As we’ve been pounding for months, stocks, in the aggregate, simply can’t do rising interest rates.
And, well, contrary to popular opinion of late, they simply can’t stay loftily afloat forever either.
Now, am I suggesting that the turbulence of a few days spells the end of one of history’s epic bull runs? Of course not, however, ironically — having mentioned turbulence — I did find myself staring more than usual at this graph last week:
SP500 daily rate of change 1928 to present (bottom panel):
Suffice to say that (as we drill down) the “seismic” activity of late has our attention.
Last week I picked on Apple as being representative of the interest rate sensitivity in equities these days; here’s that chart updated:
Speaking of Apple, regular video watchers will recognize in the next chart the bearish rising wedge (top panel) and negative divergences (bottom two panels) that were just dying to play out:
As I type Fed Chair Powell is before Congress doing his darnedest to talk up the markets. So far so good. When he started the Nasdaq was off well over 2%, it’s now down less than half of that… The S&P has cut 3/4ths of its morning loss so far.
While the latest action looks very toppy, and the likes of Apple have blown through their upward trend lines, with momentum, keep in mind, there’s oodles of stimulus news to come.
So we won’t start calling the next bear market right here… But we will absolutely point to the risk!

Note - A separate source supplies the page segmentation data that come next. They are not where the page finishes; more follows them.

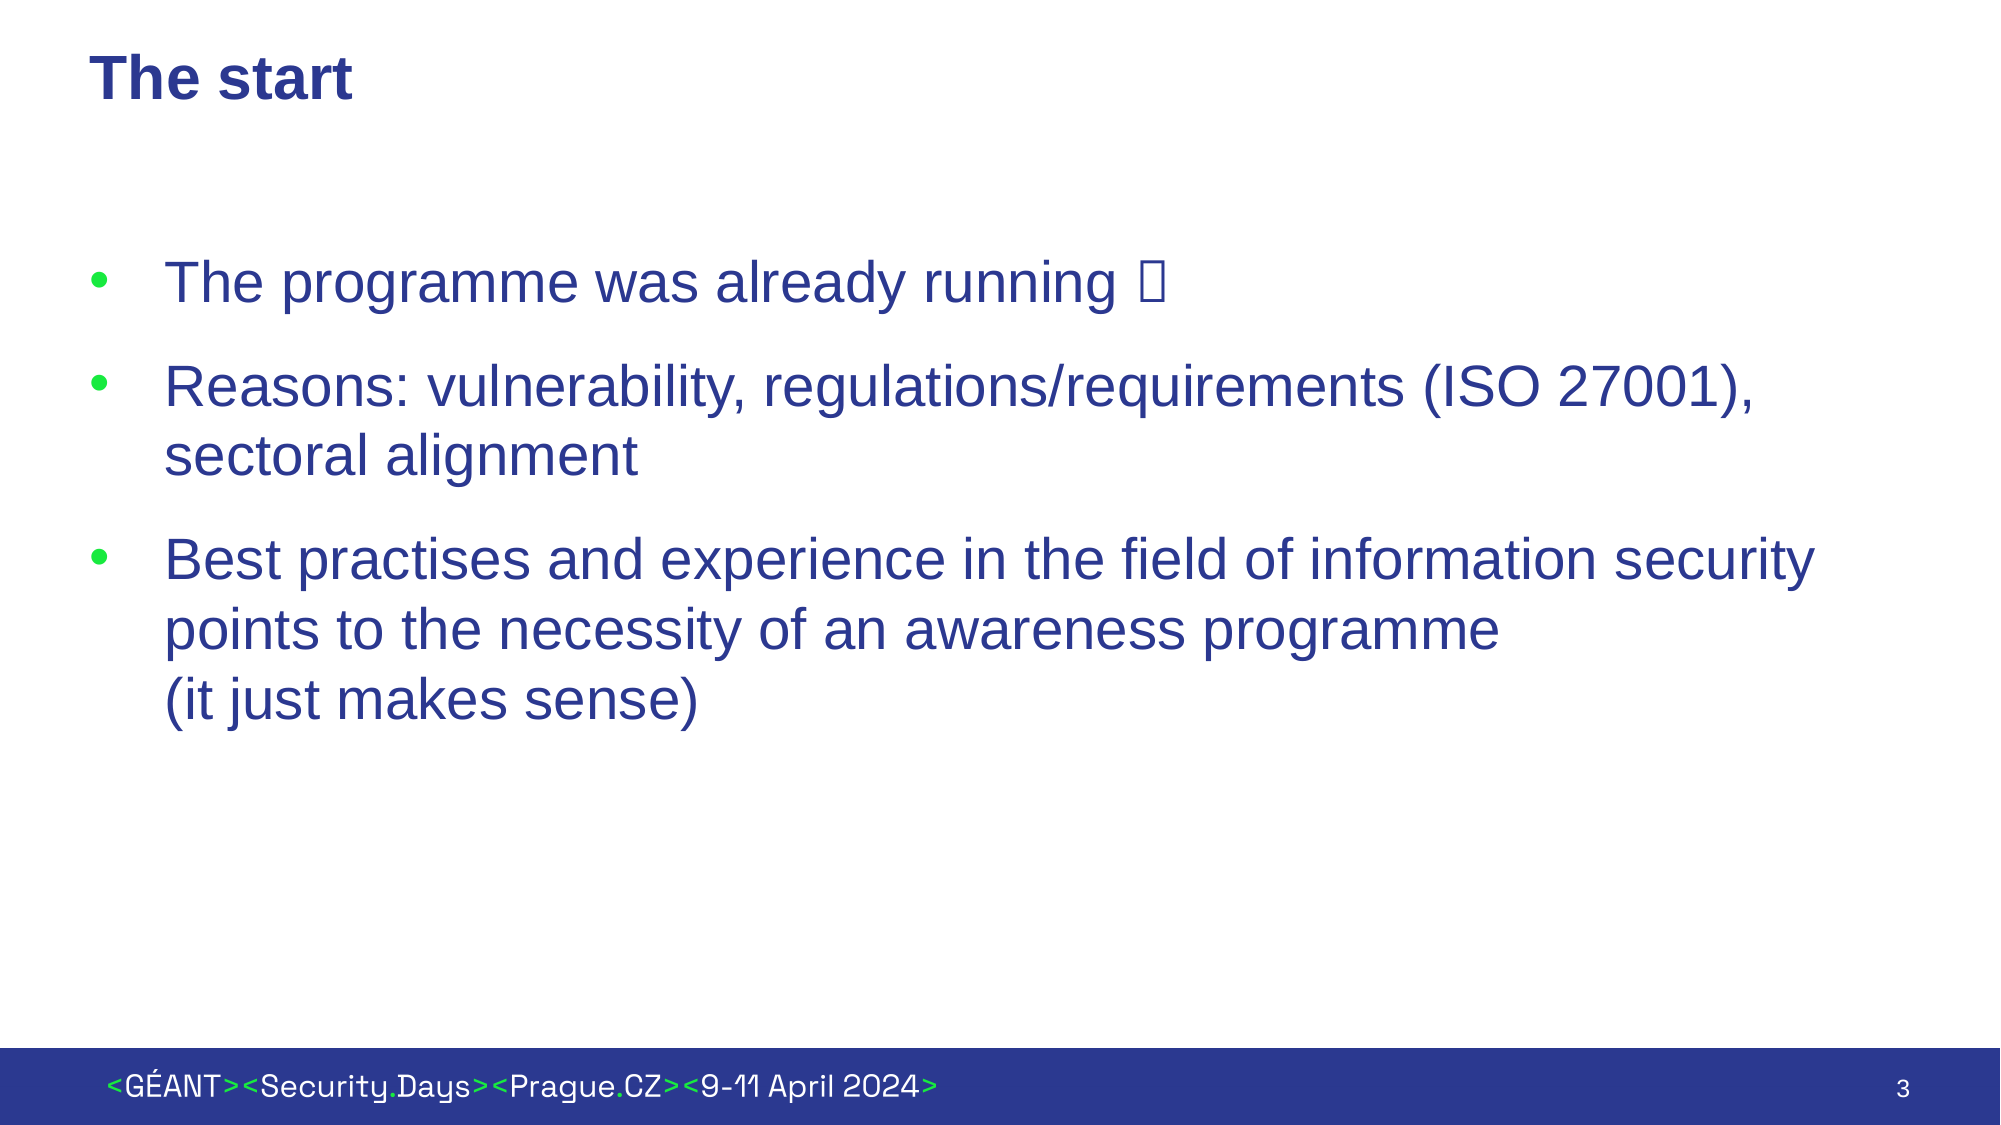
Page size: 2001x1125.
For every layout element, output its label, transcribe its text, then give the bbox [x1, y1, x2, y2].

list The programme was already running  Reasons: vulnerability, regulations/requirements (ISO 27001), sectoral alignment Best practises and experience in the field of information security points to the necessity of an awareness programme (it just makes sense) [74, 236, 1926, 1009]
title The start [74, 29, 1926, 128]
slide_number 3 [1781, 1057, 1926, 1118]
picture [0, 1048, 2000, 1125]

Asian equities were mixed overnight, with 8 of the 16 markets we track closing lower.
Europe’s suffering so far this morning, with all but two of the 19 bourses we follow notably in the red.
U.S. major averages are lower as well, but not by nearly as much as they were at the open: Dow down 96 points (0.30%), SP500 down 0.45%, SP500 Equal Weight down 0.34%, Nasdaq down 1.25%, Russell 2000 down 1.89%.
The VIX (SP500 implied volatility) is up 2.09%. VXN (Nasdaq 100 i.v.) is up 0.74%.
Oil futures are down 0.78%, gold’s down 0.07%, silver’s down 2.40%, copper futures are up 0.27% and the ag complex is up 0.52%.
The 10-year treasury is, thanks to J. Powell, up (yield down), and the dollar is up 0.10%.
Led by banks, ag commodities, utilities, Asia-Pac equities and consumer staples, but dragged by silver, miners, energy services, tech and base metals, our core mix is off 0.13% to start the day.
The following Mandelbrot quote speaks to the character of present market conditions. Think about my first chart above as you read the last two lines:
“…pragmatism is needed in financial theory. It is the Hippocratic Oath to “do no harm.” In finance, I believe the conventional models and their more recent “fixes” violate that oath. They are not merely wrong; they are dangerously wrong.
They are like a shipbuilder who assumes that gales are rare and hurricanes myth; so he builds his vessel for speed, capacity, and comfort—giving little thought to stability and strength. To launch such a ship across the ocean in typhoon season is to do serious harm. Like the weather, markets are turbulent. We must learn to recognize that, and better cope.”